Today on the L, I sat behind a couple of teenage girls who were gossiping about an old lady they saw from time to time, a strange old lady who liked to feed the birds.

This strange old lady hobbled to the park each morning all by herself, a loaf of Wonder Bread stuffed into her purse. She spent all day sitting on a bench, tearing off crumbs and throwing them to the pigeons, who gathered all around her.

"I don't know what her problem is," one of the girls told her friend. "I wanna go, like, 'lady, the pigeons don't need you to feed them.'"

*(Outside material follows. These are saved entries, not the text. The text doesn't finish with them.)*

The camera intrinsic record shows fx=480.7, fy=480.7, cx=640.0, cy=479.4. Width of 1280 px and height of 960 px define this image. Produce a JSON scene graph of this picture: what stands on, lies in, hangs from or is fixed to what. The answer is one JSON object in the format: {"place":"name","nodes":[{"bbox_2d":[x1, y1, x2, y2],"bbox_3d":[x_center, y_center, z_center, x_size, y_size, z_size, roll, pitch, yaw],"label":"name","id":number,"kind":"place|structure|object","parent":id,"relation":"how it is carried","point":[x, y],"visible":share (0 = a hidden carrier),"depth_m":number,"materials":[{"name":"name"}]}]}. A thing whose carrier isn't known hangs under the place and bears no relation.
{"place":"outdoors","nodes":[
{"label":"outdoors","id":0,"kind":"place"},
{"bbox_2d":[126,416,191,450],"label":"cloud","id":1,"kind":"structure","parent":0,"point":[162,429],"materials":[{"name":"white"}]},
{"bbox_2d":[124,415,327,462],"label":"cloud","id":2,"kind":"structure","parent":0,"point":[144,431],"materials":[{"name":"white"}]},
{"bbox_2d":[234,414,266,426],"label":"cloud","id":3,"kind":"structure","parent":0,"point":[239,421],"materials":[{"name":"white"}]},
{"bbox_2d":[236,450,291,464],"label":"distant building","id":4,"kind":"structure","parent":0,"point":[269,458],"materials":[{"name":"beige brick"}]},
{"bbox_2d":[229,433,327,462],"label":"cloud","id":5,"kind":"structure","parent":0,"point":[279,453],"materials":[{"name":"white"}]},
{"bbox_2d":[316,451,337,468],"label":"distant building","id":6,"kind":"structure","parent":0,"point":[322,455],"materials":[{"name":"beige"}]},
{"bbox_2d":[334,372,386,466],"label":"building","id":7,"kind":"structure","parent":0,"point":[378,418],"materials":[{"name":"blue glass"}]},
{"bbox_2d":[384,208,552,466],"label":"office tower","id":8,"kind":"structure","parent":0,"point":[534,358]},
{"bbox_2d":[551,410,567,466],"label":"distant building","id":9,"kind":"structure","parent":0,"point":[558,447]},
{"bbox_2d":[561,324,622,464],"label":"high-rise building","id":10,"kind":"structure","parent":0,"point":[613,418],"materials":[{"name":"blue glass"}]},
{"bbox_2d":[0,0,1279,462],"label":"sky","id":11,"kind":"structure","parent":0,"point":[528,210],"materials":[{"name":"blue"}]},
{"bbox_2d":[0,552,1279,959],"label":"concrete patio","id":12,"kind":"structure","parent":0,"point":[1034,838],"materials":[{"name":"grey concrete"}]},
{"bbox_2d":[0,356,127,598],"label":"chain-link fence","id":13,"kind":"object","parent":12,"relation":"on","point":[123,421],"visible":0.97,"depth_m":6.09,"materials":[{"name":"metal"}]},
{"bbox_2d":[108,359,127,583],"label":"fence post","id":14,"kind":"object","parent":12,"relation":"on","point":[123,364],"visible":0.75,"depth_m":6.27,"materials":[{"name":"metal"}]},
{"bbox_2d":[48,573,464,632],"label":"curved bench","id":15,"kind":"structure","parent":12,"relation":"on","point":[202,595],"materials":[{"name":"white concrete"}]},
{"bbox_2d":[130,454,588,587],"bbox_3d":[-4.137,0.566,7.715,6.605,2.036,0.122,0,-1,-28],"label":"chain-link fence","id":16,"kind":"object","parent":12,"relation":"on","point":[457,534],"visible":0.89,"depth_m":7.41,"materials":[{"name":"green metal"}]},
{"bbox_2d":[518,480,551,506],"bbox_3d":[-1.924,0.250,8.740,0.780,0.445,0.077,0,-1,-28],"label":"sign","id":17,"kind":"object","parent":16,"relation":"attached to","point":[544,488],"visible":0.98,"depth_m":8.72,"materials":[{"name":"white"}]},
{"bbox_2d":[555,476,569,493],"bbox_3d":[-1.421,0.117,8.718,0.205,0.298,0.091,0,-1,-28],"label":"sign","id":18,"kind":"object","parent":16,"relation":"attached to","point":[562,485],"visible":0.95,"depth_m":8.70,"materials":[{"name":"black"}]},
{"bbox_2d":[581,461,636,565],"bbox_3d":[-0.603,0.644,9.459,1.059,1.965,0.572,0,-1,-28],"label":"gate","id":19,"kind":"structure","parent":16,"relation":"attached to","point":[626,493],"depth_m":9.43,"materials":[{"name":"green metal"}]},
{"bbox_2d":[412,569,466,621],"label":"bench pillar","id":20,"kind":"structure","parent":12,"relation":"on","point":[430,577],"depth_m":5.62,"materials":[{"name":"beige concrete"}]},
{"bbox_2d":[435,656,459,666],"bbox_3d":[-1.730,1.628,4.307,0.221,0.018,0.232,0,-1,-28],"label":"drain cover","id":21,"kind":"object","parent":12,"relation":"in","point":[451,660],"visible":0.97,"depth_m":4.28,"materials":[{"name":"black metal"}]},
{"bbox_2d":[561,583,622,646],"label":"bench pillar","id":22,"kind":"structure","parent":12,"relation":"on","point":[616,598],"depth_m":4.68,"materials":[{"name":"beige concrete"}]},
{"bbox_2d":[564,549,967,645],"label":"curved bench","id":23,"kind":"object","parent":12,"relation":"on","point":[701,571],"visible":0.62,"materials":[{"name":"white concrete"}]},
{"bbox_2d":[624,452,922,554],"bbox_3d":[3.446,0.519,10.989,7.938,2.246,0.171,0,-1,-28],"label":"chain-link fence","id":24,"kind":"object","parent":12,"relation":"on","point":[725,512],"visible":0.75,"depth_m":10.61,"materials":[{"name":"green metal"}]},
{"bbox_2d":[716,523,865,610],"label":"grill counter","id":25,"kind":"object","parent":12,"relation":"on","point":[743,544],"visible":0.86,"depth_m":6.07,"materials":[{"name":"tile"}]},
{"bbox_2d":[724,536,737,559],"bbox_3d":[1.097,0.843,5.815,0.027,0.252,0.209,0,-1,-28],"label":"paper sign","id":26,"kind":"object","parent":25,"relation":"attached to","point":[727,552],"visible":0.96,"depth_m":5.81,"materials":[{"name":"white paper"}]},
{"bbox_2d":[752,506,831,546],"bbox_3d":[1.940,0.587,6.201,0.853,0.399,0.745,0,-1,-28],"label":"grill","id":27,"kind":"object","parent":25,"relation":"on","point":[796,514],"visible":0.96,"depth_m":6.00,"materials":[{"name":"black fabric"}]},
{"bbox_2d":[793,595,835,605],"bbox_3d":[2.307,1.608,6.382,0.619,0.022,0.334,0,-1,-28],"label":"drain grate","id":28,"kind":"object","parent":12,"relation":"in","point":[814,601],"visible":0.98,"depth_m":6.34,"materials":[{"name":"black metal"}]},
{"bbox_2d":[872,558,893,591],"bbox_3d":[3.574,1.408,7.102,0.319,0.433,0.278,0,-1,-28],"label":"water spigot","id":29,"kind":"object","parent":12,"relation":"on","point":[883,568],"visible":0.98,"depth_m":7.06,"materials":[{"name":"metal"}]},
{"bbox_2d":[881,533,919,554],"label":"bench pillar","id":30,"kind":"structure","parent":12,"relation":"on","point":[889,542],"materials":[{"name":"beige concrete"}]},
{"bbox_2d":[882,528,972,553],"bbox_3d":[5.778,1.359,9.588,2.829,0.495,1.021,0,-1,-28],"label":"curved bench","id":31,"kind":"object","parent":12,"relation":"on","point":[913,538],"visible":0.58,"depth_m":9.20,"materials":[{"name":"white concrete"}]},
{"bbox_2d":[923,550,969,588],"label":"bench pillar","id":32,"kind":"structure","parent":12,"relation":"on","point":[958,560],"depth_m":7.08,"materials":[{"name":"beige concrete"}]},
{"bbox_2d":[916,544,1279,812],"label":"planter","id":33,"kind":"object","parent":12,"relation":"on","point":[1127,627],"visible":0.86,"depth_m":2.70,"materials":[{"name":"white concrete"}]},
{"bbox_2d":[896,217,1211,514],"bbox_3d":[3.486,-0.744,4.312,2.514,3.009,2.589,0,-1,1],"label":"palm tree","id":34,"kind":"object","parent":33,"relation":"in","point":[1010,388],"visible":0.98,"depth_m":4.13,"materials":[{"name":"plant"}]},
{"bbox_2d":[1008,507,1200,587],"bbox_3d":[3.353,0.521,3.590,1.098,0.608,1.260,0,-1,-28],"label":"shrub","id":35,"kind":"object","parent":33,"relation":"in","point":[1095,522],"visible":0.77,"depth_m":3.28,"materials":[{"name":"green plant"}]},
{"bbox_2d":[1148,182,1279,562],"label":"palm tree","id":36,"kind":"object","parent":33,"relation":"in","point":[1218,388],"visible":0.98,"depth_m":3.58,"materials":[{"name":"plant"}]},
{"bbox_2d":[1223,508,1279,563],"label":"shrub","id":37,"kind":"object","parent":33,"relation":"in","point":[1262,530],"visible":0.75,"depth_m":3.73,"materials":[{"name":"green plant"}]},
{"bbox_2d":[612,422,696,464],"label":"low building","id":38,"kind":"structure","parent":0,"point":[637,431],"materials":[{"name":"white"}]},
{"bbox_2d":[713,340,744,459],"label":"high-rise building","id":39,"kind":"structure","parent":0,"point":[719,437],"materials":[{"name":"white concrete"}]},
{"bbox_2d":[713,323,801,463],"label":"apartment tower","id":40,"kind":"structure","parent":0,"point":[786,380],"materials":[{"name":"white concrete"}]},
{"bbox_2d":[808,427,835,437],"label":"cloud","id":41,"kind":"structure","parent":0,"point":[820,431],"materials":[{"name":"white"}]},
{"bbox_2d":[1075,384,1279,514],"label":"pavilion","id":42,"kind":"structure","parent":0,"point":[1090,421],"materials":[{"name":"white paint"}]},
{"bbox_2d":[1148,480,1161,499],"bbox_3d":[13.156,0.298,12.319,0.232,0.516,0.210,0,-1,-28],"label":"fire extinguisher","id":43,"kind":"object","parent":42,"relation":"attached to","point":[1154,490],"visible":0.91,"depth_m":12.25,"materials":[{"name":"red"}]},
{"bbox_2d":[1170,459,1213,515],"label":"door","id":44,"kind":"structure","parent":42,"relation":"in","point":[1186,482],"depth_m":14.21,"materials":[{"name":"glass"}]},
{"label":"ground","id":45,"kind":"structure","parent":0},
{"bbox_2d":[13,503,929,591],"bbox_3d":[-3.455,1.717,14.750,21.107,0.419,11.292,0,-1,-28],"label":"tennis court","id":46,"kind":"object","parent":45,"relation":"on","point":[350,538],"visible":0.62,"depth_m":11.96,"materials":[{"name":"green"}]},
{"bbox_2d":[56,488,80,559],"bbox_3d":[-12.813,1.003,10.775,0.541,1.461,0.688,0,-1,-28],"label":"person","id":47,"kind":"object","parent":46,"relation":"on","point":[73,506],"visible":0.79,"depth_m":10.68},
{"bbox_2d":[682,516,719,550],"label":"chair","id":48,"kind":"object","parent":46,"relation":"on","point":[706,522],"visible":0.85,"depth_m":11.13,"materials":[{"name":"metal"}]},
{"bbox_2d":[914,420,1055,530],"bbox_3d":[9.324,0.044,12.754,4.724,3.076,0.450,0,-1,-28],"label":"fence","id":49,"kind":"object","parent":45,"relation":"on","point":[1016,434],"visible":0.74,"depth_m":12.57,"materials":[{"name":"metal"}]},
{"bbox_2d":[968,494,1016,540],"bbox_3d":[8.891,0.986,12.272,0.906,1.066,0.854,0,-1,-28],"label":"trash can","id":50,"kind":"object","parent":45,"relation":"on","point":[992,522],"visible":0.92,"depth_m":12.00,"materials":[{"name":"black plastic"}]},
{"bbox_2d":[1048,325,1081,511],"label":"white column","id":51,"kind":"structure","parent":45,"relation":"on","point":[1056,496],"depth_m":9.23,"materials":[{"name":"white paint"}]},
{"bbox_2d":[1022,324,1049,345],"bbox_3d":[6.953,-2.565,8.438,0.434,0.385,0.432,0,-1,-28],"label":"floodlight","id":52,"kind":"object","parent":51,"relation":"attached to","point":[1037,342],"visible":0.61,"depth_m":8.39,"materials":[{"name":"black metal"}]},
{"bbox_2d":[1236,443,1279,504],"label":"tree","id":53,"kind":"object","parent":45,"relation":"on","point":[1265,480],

They were still to young to understand it was the old lady who
needed to feed the pigeons, not the other way around.

Friday, March 26, 2010

Life is Only Temporary

Fourteen years old and I am straddling my Huffy, sailing down a sidewalk left slick by a sudden summer rainstorm. My hair is drenched. Wind rushes across my scalp and cools my ears. My white t-shirt sticks to my chest and stomach like a second skin. Hands gripping the handlebars. Feet locked onto the peddles. My strong, young thighs pump up and down like a pair of leathery pistons.

I don't see the trench at the end of the block until my front tire nearly meets its lip. Construction work. Curb gouged out. Not a single warning flag or sign in sight. Fuck you, you lazy, thoughtless bastards.

My brakes are nearly shot. My tires are balled, and slippery from slicing through the newly formed puddles. Too late to stop. Too late to turn. I am gonna roll right over this trench whether I like it or not. I clench my teeth, tighten my gut. I brace myself for what I fear will be a nasty, painful jolt in the crotch.

But the jolt never comes. Instead, my front tire drops right into the trench and a I am airborne. I fly over the handlebars and spend an eternal, exquisite moment in contact with nothing, nothing but air. I even have time to blink. To swing my head right, then left. But before my eyes can focus on anything, it's over.

My right shoulder smashes onto the blacktop with an sharp, audible "crack!" The rest of my body crumples down around it. The impact blasts the air right out of my lungs. For the first time in my life, I have the experience of drawing breath with all my might and coming up empty. I literally cannot breath. I try again. Nothing. Again. Nothing. Somewhere nearby, a car horn is blaring.

Sheer animal panic sets in. I roll onto my back, gaze up at the sky. Please, God, let me breathe. Let me breathe, God.

The sky is bright, blue. Empty.

I try to draw breath again. Nothing. Mushroom clouds are bursting in front of my eyes, billowing patches of black on black. Something wet and sticky and hot is filling them up, blinding me.

Then suddenly, the air rushes back into my chest in a torrent, a glorious cloudburst blessing a parched and dying land with sweet, cool rain. I breath in, breath out. Breath in, breath out. Then I cough. Then wretch. Then start to cry.

I can hear footfalls and people's voices nearby ("What happened?" "Is that kid okay?"). A youngish black lady in lavender scrubs kneels down next to me, face hovering over mine. Her hair is short and sweeps away from her face in a series slick, delicately sculpted waves. Huge gold hoops dangle from both her ears. Her cheekbones are high, sharp. Her eyes are soft, like an angel's.

"Baby, you all right?"

She doesn't wait for an answer. Instead, she pulls a clean white hankerchief from somewhere and presses it, hard, against my forehead just above my right eye. Her hands smell clean, like cedar...




I must have gone into shock after that, because I don't remember much of what happened next. I surived with a concussion and a broken collar bone. The latter still aches some days, when it rains. But that was the first day I felt in gut, as well as understood in my brain, that I was mortal.